The chapel was in 1903 replaced by a proper church building, St. Anne's Church. It was built in connection with the Grey Nun's establishment of St. Elizabeth's Hospital which opened on the other side of the street two years later. The architect of the church was Emil Jørgensen who also designed the hospital and Sønderbro Pharmacy which opened next to hospital in 1904.

When St. Anne's Church became too small for the growing population on Amager, it was decided to replace it with a larger one. The old building was demolished in 1935, and the foundation stone for its replacement, which was designed by Sven Risom, was set by Bishop Josef Brems on 19 November 1936. The church was consecrated on 26 March 1938.

==Architecture==
The church is built in red brick in a National Romantic style. It is 29 metres long ( 95 feet ) and 18 metres wide ( 59 feet ). Its twin towers stand at 24.5 metres ( 80 feet ). It seats 400.

==Interior and fittings==
The altarpiece consists of four paintings, depicting four key events in Jesus's life on earth: The Birth of Christ, the Last Supper, at the Foot of the Cross and Christ's Ascension. The paintings as well as the large crucifix were created by the artist Wilhelm Wils and installed in 1954.

Dating from 1946, Our Lady of Perpetual Help's altar was created by the sculptor Axel Theilmann. The icon was created by Birgitte West as an exact copy of the original icon in Church of St. Alphonsus Liguori in Rome. The central image is surrounded by six reliefs representing the Annunciation, Jesus' birth, the Marriage at Cana, the Pieta and the Assumption.
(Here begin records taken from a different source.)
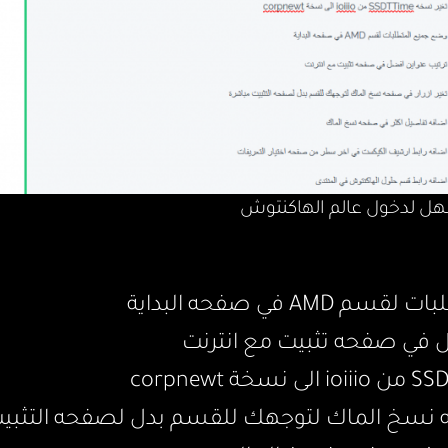
هل لدخول عالم الهاكنتوش
A في صفحه البداية
ل في صفحه تثبيت مع انترنت
حه نسخ الماك لتوجهك للقسم بدل لصفحه التثبي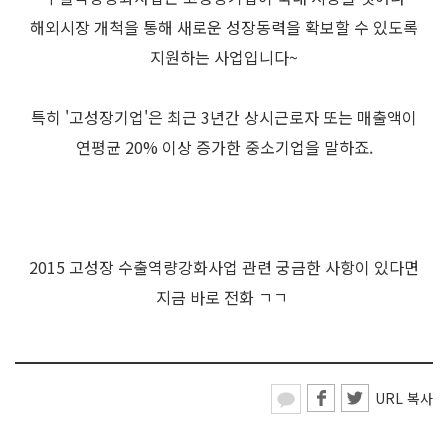
해외시장 개척을 통해 새로운 성장동력을 확보할 수 있도록
지원하는 사업입니다~
특히 '고성장기업'은 최근 3년간 상시근로자 또는 매출액이
연평균 20% 이상 증가한 중소기업을 말하죠.
2015 고성장 수출역량강화사업 관련 궁금한 사항이 있다면
지금 바로 전화 ㄱㄱ
URL 복사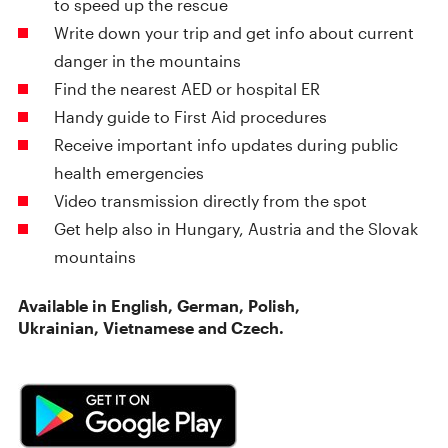
to speed up the rescue
Write down your trip and get info about current
danger in the mountains
Find the nearest AED or hospital ER
Handy guide to First Aid procedures
Receive important info updates during public
health emergencies
Video transmission directly from the spot
Get help also in Hungary, Austria and the Slovak
mountains
Available in English, German, Polish,
Ukrainian, Vietnamese and Czech.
They are executed by the sculptor Wedel-Schmidt and were inaugurated on 1 May 1947. An inscription reads: "In 1944/45, as the war came closer to Denmark, leaving everybody frightened, St. Anne's congregation promised to raise this altar in honor of God and his holy Mother, the perpetual Help."
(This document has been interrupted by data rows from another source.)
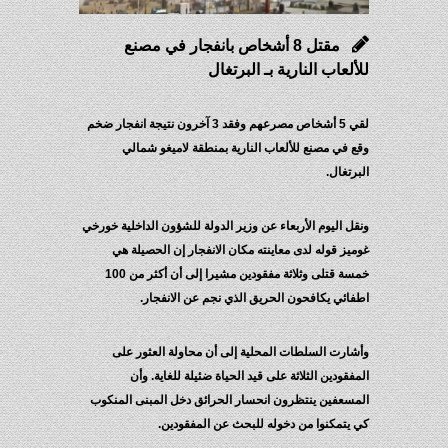
مقتل 8 أشخاص بانفجار في مصنع
للألعاب النارية بـ البرتغال
لقي 5 أشخاص مصرعهم وفقد 3 آخرون نتيجة انفجار ضخم
وقع في مصنع للألعاب النارية بمنطقة لاميغو شمالي
البرتغال.
ونقل اليوم الأربعاء عن وزير الدولة للشؤون الداخلية خورخي
غوميز قوله لدى معاينته مكان الانفجار إن الحصيلة هي
خمسة قتلى وثلاثة مفقودين مشيرا إلى أن أكثر من 100
اطفائي يكافحون الحريق الذي نجم عن الانفجار.
وأشارت السلطات المحلية إلى أن محاولة العثور على
المفقودين الثلاثة على قيد الحياة ضئيلة للغاية. وأن
المسعفين ينتظرون انحسار الحرائق دخل المبنى المنكوب
كي يتمكنوا من دخوله للبحث عن المفقودين.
In connection with the 300-year commemoration of the scientist Nicolas Steno's birth in 1938, two silver candlesticks with the scientist's coat of arms were donated to the church.
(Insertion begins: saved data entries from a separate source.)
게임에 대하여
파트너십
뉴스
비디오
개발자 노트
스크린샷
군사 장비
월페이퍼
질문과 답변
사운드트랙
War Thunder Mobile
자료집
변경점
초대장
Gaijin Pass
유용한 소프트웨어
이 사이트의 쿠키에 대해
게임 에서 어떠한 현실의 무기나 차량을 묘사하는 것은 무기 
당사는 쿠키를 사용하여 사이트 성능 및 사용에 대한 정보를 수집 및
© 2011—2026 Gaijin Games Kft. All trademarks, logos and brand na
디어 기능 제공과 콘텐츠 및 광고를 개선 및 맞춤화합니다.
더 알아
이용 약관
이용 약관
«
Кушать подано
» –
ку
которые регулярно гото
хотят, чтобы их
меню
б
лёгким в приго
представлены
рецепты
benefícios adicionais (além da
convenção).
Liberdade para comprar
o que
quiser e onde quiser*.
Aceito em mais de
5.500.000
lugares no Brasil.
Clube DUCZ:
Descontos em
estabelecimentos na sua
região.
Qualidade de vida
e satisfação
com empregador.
The font was originally installed in the first St. Anne's church in 1903. It is carved in Bremers sandstone to a design by the architect Emil Jorgensen.

==Service==
Services are held at different times of the day in Danish, English and Polish.

==St. Ann's School==
St. Ann's School is now located at Otto Ruds Vej 7. The bilingual school has about 500 students (Grade 0-10) and a staff of about 40 teachers. The school logo features a Viking ship carrying an image of the church on its sail.